Pictures paired with source code:
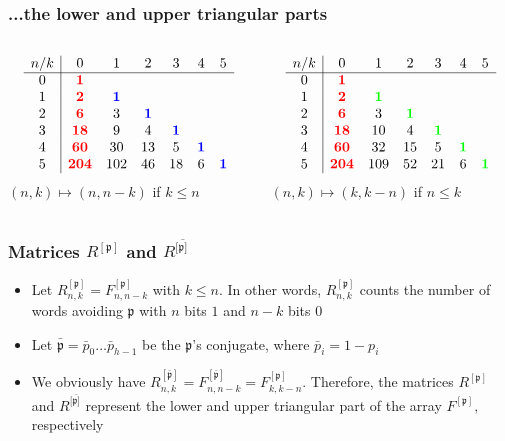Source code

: \documentclass{beamer}
\begin{document}
\begin{frame}\frametitle{...the lower and upper triangular parts}
\begin{columns}
\begin{column}{5cm}
$$
\begin{array}{c|cccccc}
n/k  & 0 & 1 & 2 & 3 & 4 &5   \\ \cline{1-7}
0 & {\bf\color{red}1} & & & & & \\
1 & {\bf\color{red}2} & {\bf\color{blue} 1} & & &  & \\
2 & {\bf\color{red}6}& 3 & {\bf\color{blue} 1} & & & \\
3 & {\bf\color{red}18} & 9 & 4 & {\bf\color{blue} 1} & & \\
4 & {\bf\color{red}60} & 30 & 13 & 5 & {\bf\color{blue} 1}& \\
5 & {\bf\color{red}204} & 102 & 46 & 18 & 6 &{\bf\color{blue} 1} \\
\end{array}
$$
$(n,k)\mapsto(n,n-k)$ if $k\leq n$
\end{column}
\begin{column}{5cm}
$$
\begin{array}{c|cccccc}
n/k  & 0 & 1 & 2 & 3 & 4 &5   \\ \cline{1-7}
0 & {\bf\color{red}1} & & & & & \\
1 & {\bf\color{red}2} & {\bf\color{green}1} & & &  & \\
2 & {\bf\color{red}6}& 3 & {\bf\color{green}1} & & & \\
3 & {\bf\color{red}18} & 10 & 4 & {\bf\color{green}1} & & \\
4 & {\bf\color{red}60} & 32 & 15 & 5 & {\bf\color{green}1}&  \\
5 & {\bf\color{red}204} & 109 & 52 & 21 & 6 &{\bf\color{green}1} \\
\end{array}
$$
$(n,k)\mapsto(k,k-n)$ if $n\leq k$
\end{column}
\end{columns}
\end{frame}

\begin{frame}\frametitle{Matrices ${{R}^{[\mathfrak{p}]}}$ and  ${{R}^{[\bar{\mathfrak{p}]}}}$}
\begin{itemize}
\item Let $R_{n,k}^{[\mathfrak{p}]}=F_{n,n-k}^{[\mathfrak{p}]}$ with $k\leq n.$
In other words, $R_{n,k}^{[\mathfrak{p}]}$ counts the number of words avoiding
$\mathfrak{p}$ with $n$ bits $1$ and $n-k$  bits $0$ \item Let
$\bar{\mathfrak{p}}=\bar{p}_{0}\ldots\bar{p}_{h-1}$ be the $\mathfrak{p}$'s conjugate, 
where $\bar{p}_{i} = 1-p_{i}$
\item We obviously have
$R_{n,k}^{[\bar{\mathfrak{p}}]}=F_{n,n-k}^{[\bar{\mathfrak{p}}]}=F_{k,k-n}^{[\mathfrak{p}]}$.
Therefore, the matrices ${{R}^{[\mathfrak{p}]}}$ and
${{R}^{[\bar{\mathfrak{p}]}}}$ represent the lower and upper triangular part of
the array ${{F}^{[\mathfrak{p}]}},$ respectively
\end{itemize}

\end{frame}
\end{document}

Brief:
An answer that restates all the entries exactly and drops the images is what is needed.

The answer:
Source code

: \documentclass{beamer}
\begin{document}
\begin{frame}\frametitle{...the lower and upper triangular parts}
\begin{columns}
\begin{column}{5cm}
$$
\begin{array}{c|cccccc}
n/k  & 0 & 1 & 2 & 3 & 4 &5   \\ \cline{1-7}
0 & {\bf\color{red}1} & & & & & \\
1 & {\bf\color{red}2} & {\bf\color{blue} 1} & & &  & \\
2 & {\bf\color{red}6}& 3 & {\bf\color{blue} 1} & & & \\
3 & {\bf\color{red}18} & 9 & 4 & {\bf\color{blue} 1} & & \\
4 & {\bf\color{red}60} & 30 & 13 & 5 & {\bf\color{blue} 1}& \\
5 & {\bf\color{red}204} & 102 & 46 & 18 & 6 &{\bf\color{blue} 1} \\
\end{array}
$$
$(n,k)\mapsto(n,n-k)$ if $k\leq n$
\end{column}
\begin{column}{5cm}
$$
\begin{array}{c|cccccc}
n/k  & 0 & 1 & 2 & 3 & 4 &5   \\ \cline{1-7}
0 & {\bf\color{red}1} & & & & & \\
1 & {\bf\color{red}2} & {\bf\color{green}1} & & &  & \\
2 & {\bf\color{red}6}& 3 & {\bf\color{green}1} & & & \\
3 & {\bf\color{red}18} & 10 & 4 & {\bf\color{green}1} & & \\
4 & {\bf\color{red}60} & 32 & 15 & 5 & {\bf\color{green}1}&  \\
5 & {\bf\color{red}204} & 109 & 52 & 21 & 6 &{\bf\color{green}1} \\
\end{array}
$$
$(n,k)\mapsto(k,k-n)$ if $n\leq k$
\end{column}
\end{columns}
\end{frame}

\begin{frame}\frametitle{Matrices ${{R}^{[\mathfrak{p}]}}$ and  ${{R}^{[\bar{\mathfrak{p}]}}}$}
\begin{itemize}
\item Let $R_{n,k}^{[\mathfrak{p}]}=F_{n,n-k}^{[\mathfrak{p}]}$ with $k\leq n.$
In other words, $R_{n,k}^{[\mathfrak{p}]}$ counts the number of words avoiding
$\mathfrak{p}$ with $n$ bits $1$ and $n-k$  bits $0$ \item Let
$\bar{\mathfrak{p}}=\bar{p}_{0}\ldots\bar{p}_{h-1}$ be the $\mathfrak{p}$'s conjugate, 
where $\bar{p}_{i} = 1-p_{i}$
\item We obviously have
$R_{n,k}^{[\bar{\mathfrak{p}}]}=F_{n,n-k}^{[\bar{\mathfrak{p}}]}=F_{k,k-n}^{[\mathfrak{p}]}$.
Therefore, the matrices ${{R}^{[\mathfrak{p}]}}$ and
${{R}^{[\bar{\mathfrak{p}]}}}$ represent the lower and upper triangular part of
the array ${{F}^{[\mathfrak{p}]}},$ respectively
\end{itemize}

\end{frame}
\end{document}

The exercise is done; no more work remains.